Mr. Cameron announced last week that Britain would add an additional 100 million pounds, about $150 million, to the £900 million it already provides for humanitarian aid to displaced Syrians.

Britain will also take some of the funds that it usually sends abroad and use that money to house and help Syrians in their first year in Britain, the chancellor of the Exchequer, George Osborne, said on Sunday. He refused to confirm a specific figure that would be spent on the migrants.

In Austria, migrants continued to arrive, despite an announcement by Chancellor Werner Faymann on Sunday that the country planned to limit the number it would allow in.

The police along Austria’s eastern border with Hungary, where thousands of migrants were stranded last week before being allowed to cross, were increasing checks in the area in an effort to find human traffickers, but they allowed migrants entry, Reuters reported.

Germany, which is expected to receive 800,000 migrants this year, announced its €6 billion financial commitment along with other plans to absorb the huge influx.

According to official German figures, about 40 percent of those who have applied for asylum are from the western Balkans and are unlikely to have their applications accepted. About 49 percent of the migrants coming to Europe by sea this year have been from Syria, the United Nations relief agency said, but there are no reliable figures for those coming by land.

“What we are experiencing now is something that will occupy and change our country in coming years,” Ms. Merkel said on Monday after a meeting of government leaders on possible measures to cope with the influx. “We want that the change is positive, and we believe we can accomplish that.”

In addition to the increased funding, the German government plans to pass several laws in the coming month aimed at speeding the processing of applications and at bolstering efforts to get newcomers into jobs or schools.

Germany and France are pressing for a quota system by which European Union countries would accept migrants according to their populations and relative wealth.

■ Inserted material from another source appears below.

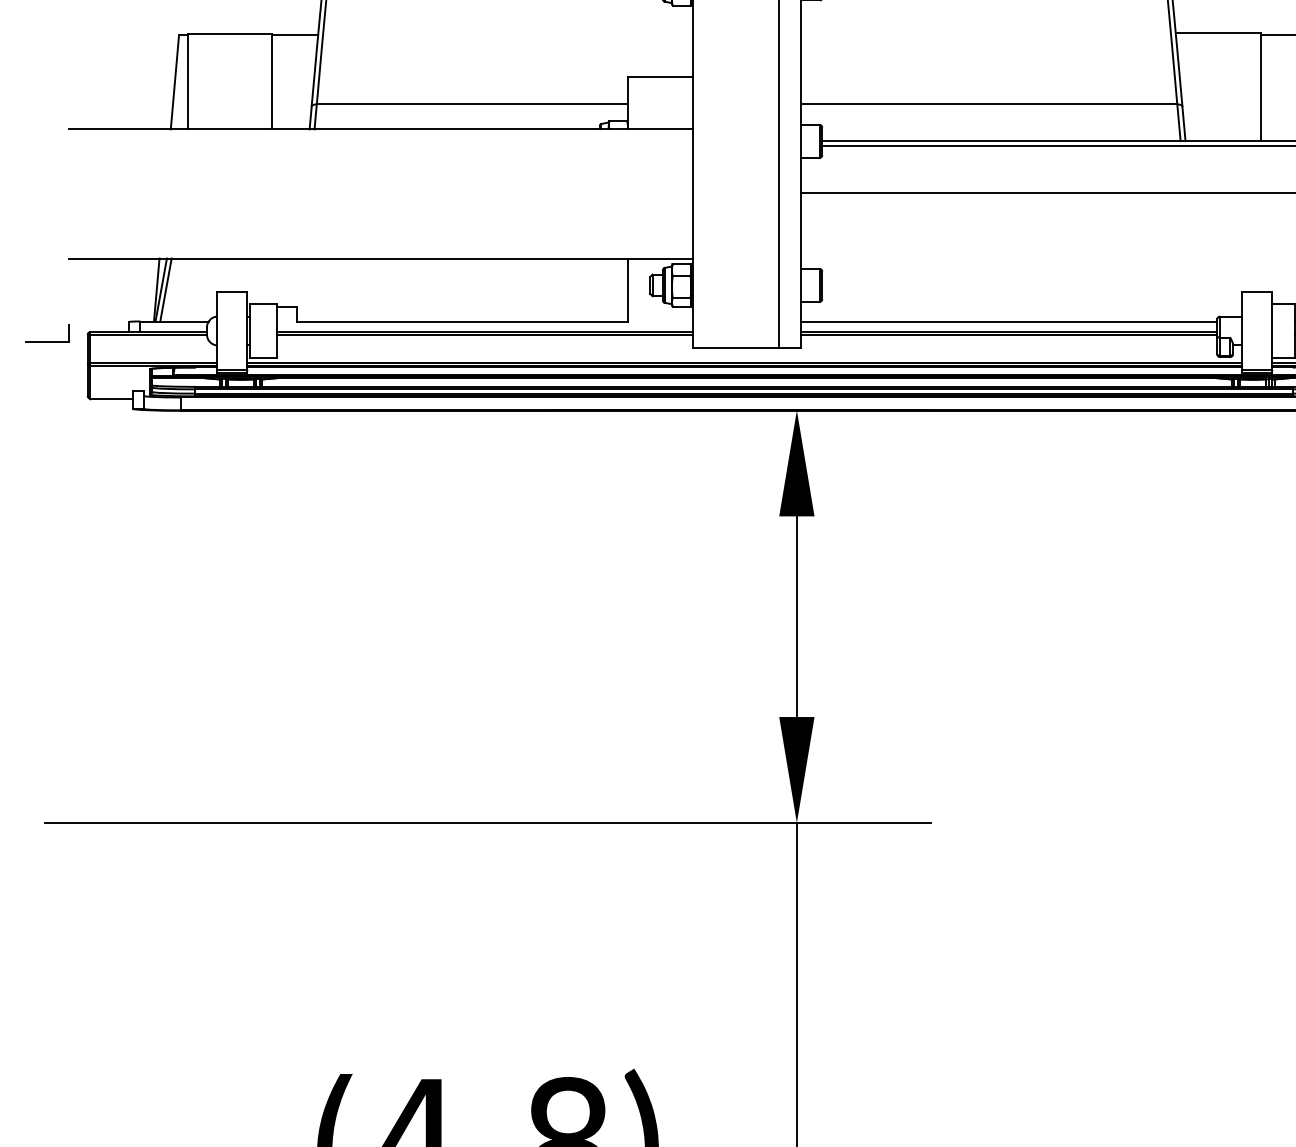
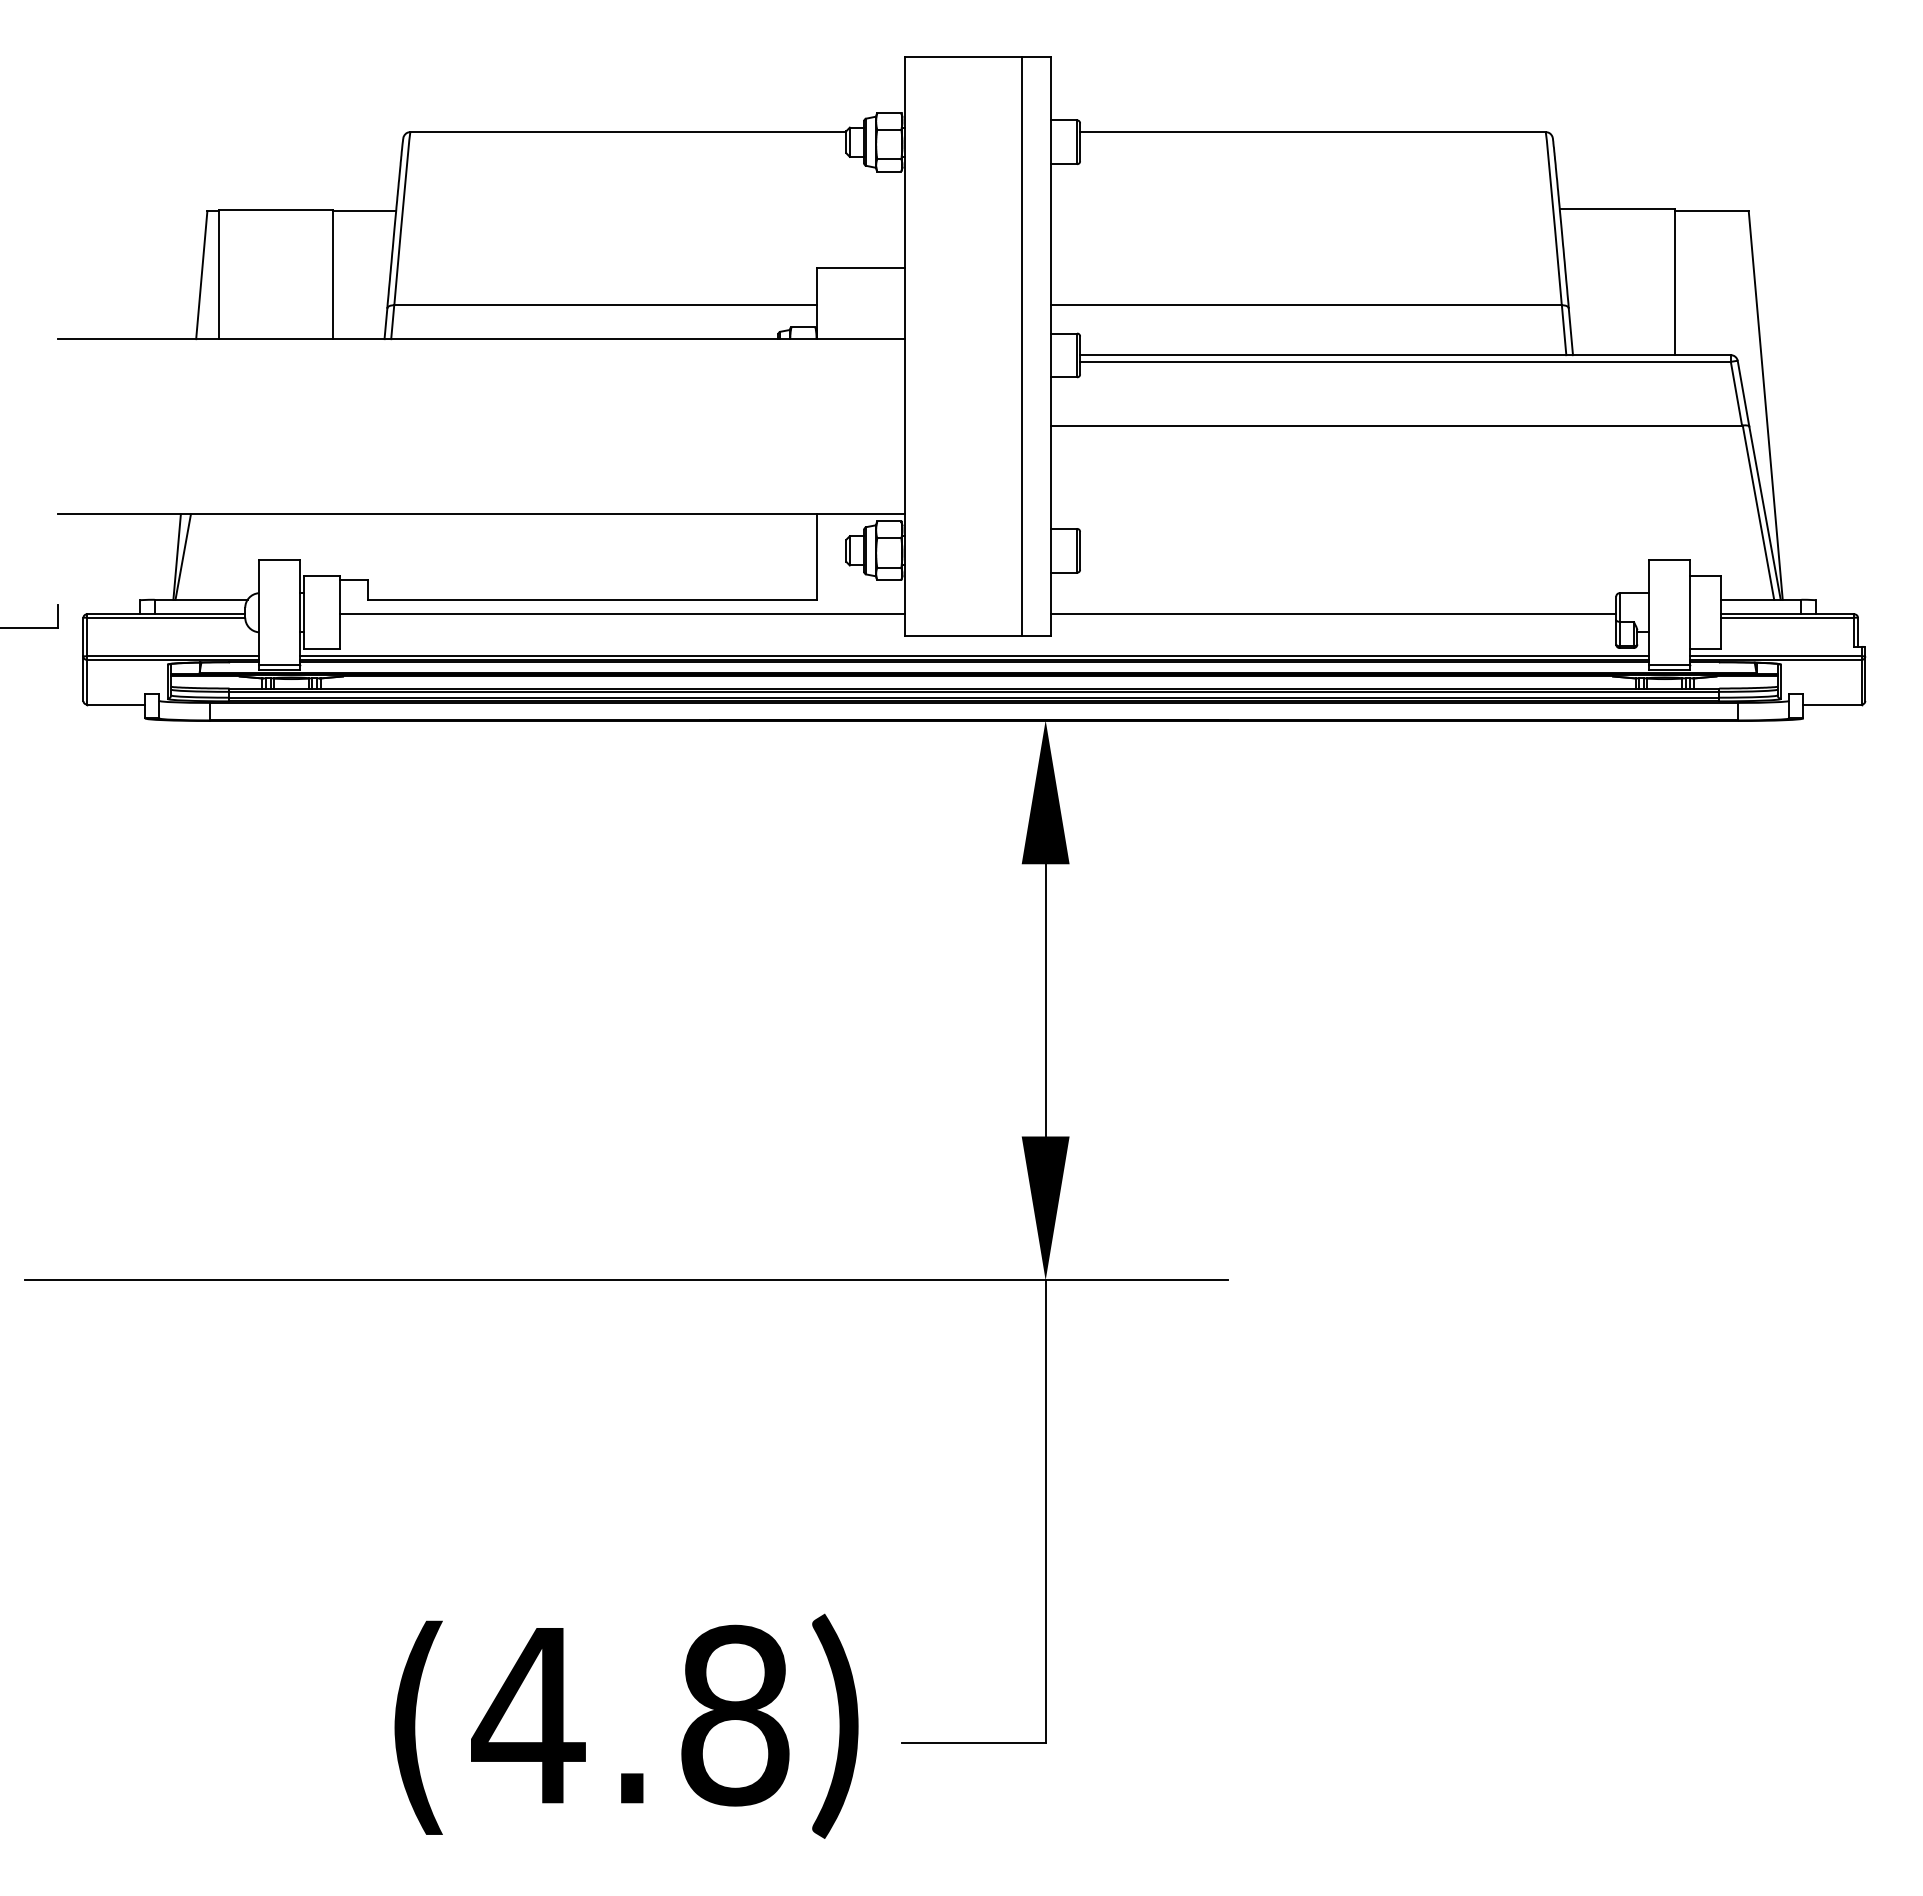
line: (165, 289) -> (189, 556), removed
line: (1009, 321) -> (1333, 599), removed
line: (484, 334) -> (621, 617), removed
line: (1009, 334) -> (1333, 617), removed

The quota system has been steadfastly rejected by many countries, which argue that immigration is a matter of national policy and sovereignty and should not be determined by Brussels.

On Monday, the Hungarian prime minister, Viktor Orban, criticized the bloc’s proposals for quotas, saying that Hungary was a “black sheep” and would not follow the “flock” of other European Union countries, The A.P. reported.

Mr. Orban told a group of Hungarian diplomats that the proposed redistribution system made no sense given the bloc’s border-free system, which, he said, would make a quota system impossible to enforce.

“How is this going to work?” he asked. “Has anyone thought this through?”

Mr. Orban also repeated a warning he has made to the thousands of migrants on their way to Europe. “Don’t come!” he said in a speech to his ambassadors gathered in Budapest. “I ask those who want to go to Europe through Hungary not to come.”